# Driftwood



## Hamm35924 (Jun 13, 2005)

does driftwood make water softer?


----------



## TheOldSalt (Jan 28, 2005)

It depends on the wood, but generally, yes, but not as much as peat.


----------



## Hamm35924 (Jun 13, 2005)

whats peat? :?


----------



## maxpayne_lhp (Jan 19, 2005)

*Re*

It's a soft black or brown substance formed from decaying plants just under the surface of the ground, especially in cool wet areas.
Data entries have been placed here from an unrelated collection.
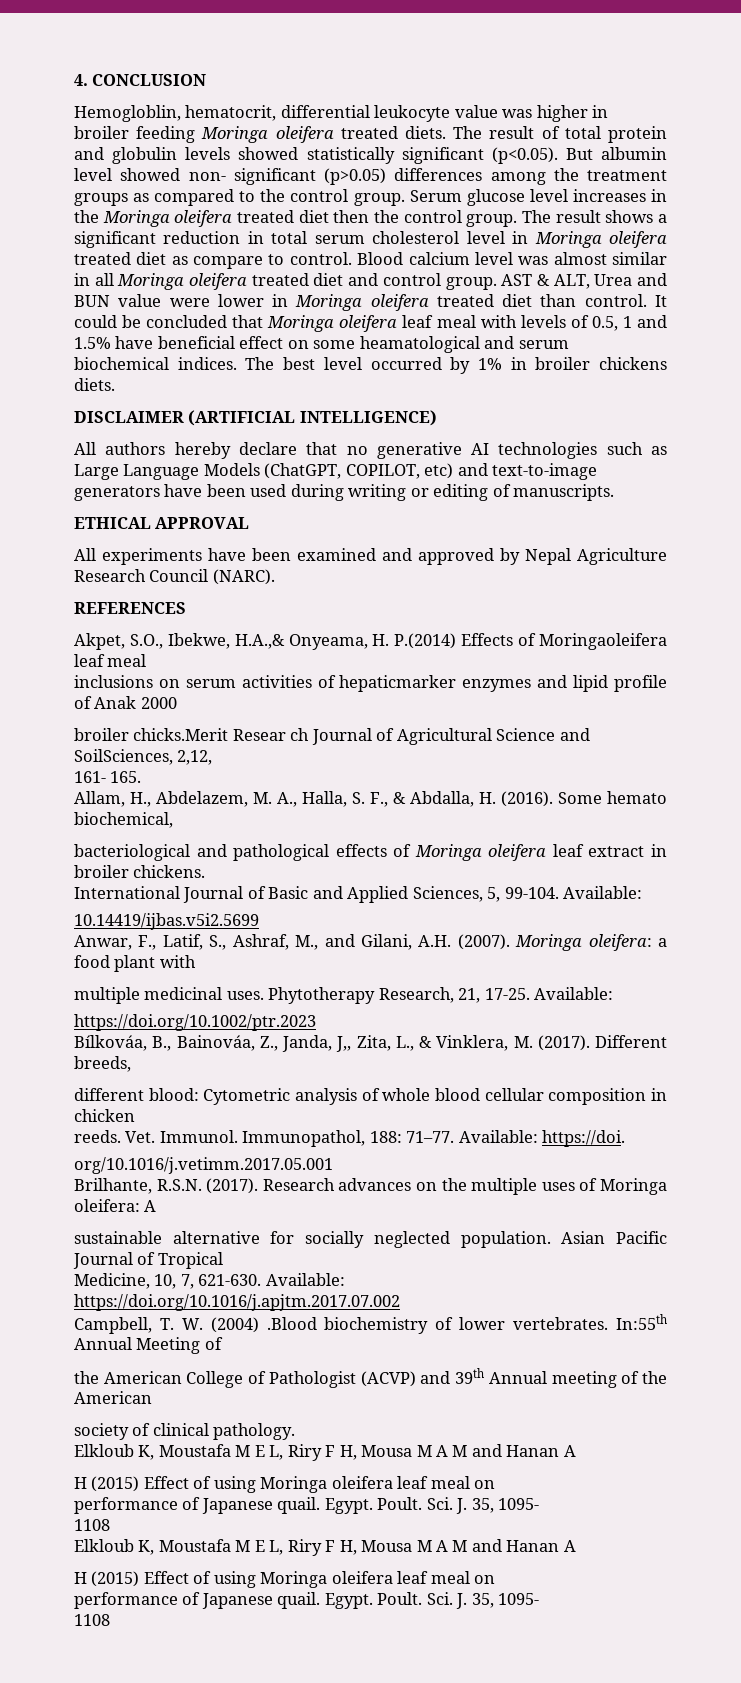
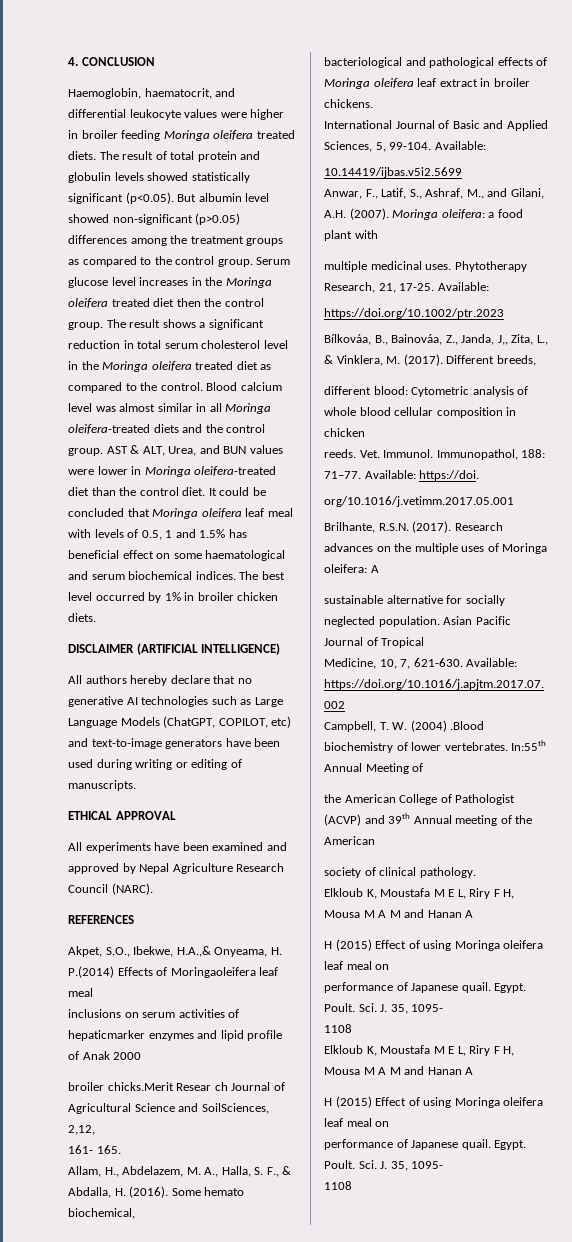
[74,105,533,122] Hemogloblin, hematocrit, differential leukocyte value was -> [68,88,236,99] [68,109,247,120] Haemoglobin, haematocrit, and differential leukocyte values were
[188,168,316,185] non- significant -> [112,214,193,225] non-significant
(529, 237) none -> [81,361,99,370] the
[193,254,285,269] compare to -> [68,382,158,393] compared to the
[189,273,379,290] oleifera treated diet and -> [68,424,223,434] oleifera-treated diets and the
[594,274,633,286] Urea -> [168,446,197,456] Urea,
[118,294,162,307] value -> [249,445,283,454] values
[370,294,647,311] oleifera treated diet than control. -> [194,466,277,476] [68,487,206,496] oleifera-treated diet than the control diet.
[115,336,154,349] have -> [228,529,247,538] has
[359,336,480,353] heamatological -> [205,550,286,561] haematological
[599,357,667,370] chickens -> [237,592,279,601] chicken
It can be burned as a fuel or used to improve garden soil


----------



## shev (Jan 18, 2005)

most importantly its acidic.


----------



## Hamm35924 (Jun 13, 2005)

how do i "prepare" the driftwood, before it goes in my tank? do i need to boil it?


----------



## TheOldSalt (Jan 28, 2005)

Boiling helps a lot, yes. Wood leaches out the tannic acid that's in it whn submerged, and this can turn your water yellow ( or brown ) and drop the hardness a bit. The pH will drop a lot. Boiling the wood for several hours helps to get rid of the excess tannin, and it also forces out the air, thusly letting the wood sink instead of float for several days.


----------



## Pareeeee (Jan 22, 2005)

maxpayne_lhp said:


> It's a soft black or brown substance formed from decaying plants just under the surface of the ground, especially in cool wet areas. It can be burned as a fuel or used to improve garden soil


actually, peat is a type of moss


----------



## euRasian32 (May 19, 2005)

where did you get the wood? if from a local water source, go the extra mile and test a sample of that water too.


----------



## blixem (Jun 13, 2005)

Characin Gal said:


> actually, peat is a type of moss


Actually, sphagnum moss is a type of moss. Peat is partially carbonized plant matter that usually consists of moss from bog swamp areas. The moss is laid down so thick that by the time it starts to decompose more and more is stacked on top so the decomposition is slowed close to a halt.


----------